Adult tissues undergo rapid turnover as mature cells are continuously lost, and new cells arise through cell division. The balance between gain and loss of cells must be finely orchestrated to maintain tissues, but how this balance is achieved remains largely unknown. For the skin, it had been assumed that the fate choices of stem cells (division or differentiation) are made strictly cell-autonomously. Here we recorded every stem cell fate choice within mouse skin epidermal regions over one week and found that, far from being cell-autonomous, stem cell loss by differentiation was compensated by direct neighboring division [1]. Furthermore, division events were triggered by neighbor differentiation and not vice versa, showing differentiation-dependent division as the core feature of homeostatic control.
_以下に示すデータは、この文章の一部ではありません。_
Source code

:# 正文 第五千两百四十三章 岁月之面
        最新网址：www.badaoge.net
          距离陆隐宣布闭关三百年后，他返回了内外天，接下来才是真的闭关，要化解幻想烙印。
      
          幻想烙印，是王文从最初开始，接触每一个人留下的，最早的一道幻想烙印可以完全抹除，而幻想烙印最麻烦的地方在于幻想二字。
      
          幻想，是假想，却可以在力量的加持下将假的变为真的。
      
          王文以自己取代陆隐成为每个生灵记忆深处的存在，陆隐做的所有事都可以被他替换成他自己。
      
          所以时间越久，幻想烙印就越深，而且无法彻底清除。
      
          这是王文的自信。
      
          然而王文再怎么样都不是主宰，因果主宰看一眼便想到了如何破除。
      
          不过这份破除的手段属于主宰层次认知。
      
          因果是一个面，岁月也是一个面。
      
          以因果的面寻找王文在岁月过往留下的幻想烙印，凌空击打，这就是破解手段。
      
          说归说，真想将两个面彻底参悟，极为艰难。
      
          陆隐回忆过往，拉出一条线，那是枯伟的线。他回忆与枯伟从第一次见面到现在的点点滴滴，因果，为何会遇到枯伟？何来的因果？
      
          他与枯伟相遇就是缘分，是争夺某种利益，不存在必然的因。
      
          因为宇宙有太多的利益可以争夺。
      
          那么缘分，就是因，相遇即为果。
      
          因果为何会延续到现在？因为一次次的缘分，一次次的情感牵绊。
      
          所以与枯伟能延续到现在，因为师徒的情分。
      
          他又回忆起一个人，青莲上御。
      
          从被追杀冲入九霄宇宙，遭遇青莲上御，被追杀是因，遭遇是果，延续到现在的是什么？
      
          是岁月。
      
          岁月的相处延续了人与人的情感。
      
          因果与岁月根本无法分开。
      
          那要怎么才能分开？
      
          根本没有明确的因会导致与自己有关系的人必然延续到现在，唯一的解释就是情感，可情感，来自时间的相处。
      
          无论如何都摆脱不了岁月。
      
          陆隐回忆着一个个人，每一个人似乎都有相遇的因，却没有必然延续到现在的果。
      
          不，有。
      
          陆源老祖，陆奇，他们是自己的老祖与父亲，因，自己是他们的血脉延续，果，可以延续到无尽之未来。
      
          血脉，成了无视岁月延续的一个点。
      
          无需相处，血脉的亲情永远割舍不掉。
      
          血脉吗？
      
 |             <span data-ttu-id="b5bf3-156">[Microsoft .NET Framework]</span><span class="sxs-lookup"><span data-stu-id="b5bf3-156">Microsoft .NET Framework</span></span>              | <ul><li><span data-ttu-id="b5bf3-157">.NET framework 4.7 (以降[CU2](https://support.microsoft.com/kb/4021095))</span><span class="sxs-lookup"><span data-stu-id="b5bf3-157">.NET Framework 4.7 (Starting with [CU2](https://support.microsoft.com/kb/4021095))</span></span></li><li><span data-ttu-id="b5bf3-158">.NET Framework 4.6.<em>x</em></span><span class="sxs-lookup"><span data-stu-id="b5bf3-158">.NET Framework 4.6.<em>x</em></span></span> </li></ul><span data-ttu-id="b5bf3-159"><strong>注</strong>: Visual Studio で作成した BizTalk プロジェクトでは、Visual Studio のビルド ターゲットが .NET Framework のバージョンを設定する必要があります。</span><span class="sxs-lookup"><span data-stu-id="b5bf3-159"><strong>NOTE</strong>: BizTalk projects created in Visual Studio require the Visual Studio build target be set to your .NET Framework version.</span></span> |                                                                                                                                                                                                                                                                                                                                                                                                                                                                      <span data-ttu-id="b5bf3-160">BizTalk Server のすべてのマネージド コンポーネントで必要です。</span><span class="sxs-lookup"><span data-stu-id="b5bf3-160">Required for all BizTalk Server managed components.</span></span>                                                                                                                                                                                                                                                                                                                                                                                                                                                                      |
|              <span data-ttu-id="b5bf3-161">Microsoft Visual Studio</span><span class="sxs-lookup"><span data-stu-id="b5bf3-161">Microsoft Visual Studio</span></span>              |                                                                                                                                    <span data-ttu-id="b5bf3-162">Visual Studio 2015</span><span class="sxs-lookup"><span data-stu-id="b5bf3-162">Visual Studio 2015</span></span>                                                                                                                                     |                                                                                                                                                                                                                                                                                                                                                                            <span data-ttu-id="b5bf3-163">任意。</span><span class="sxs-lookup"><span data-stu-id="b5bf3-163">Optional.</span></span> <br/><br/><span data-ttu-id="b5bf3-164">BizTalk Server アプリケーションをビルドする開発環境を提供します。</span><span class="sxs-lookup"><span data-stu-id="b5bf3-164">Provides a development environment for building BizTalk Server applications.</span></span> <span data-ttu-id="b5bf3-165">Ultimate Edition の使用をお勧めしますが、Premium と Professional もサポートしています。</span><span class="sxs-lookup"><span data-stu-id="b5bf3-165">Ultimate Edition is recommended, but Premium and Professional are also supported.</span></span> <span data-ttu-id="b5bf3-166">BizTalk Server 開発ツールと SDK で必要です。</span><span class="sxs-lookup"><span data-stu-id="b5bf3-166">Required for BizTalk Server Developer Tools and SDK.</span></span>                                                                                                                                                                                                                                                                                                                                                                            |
In this presentation, we will formalize the problem of tissue homeostasis using a macroscopic nonequilibrium model setup [2]. Starting from an interacting particle system with Brownian motion, we show how the coarse-graining of our model will lead to the effective dynamics of the Voter model (DP2). We will then explain the pitfall in two-dimensions of using scaling relations of the type used before for the clonal fate trace of cells, and illustrate the workaround used in the new data analysis to definitively show the existence of cell-to-cell fate correlation.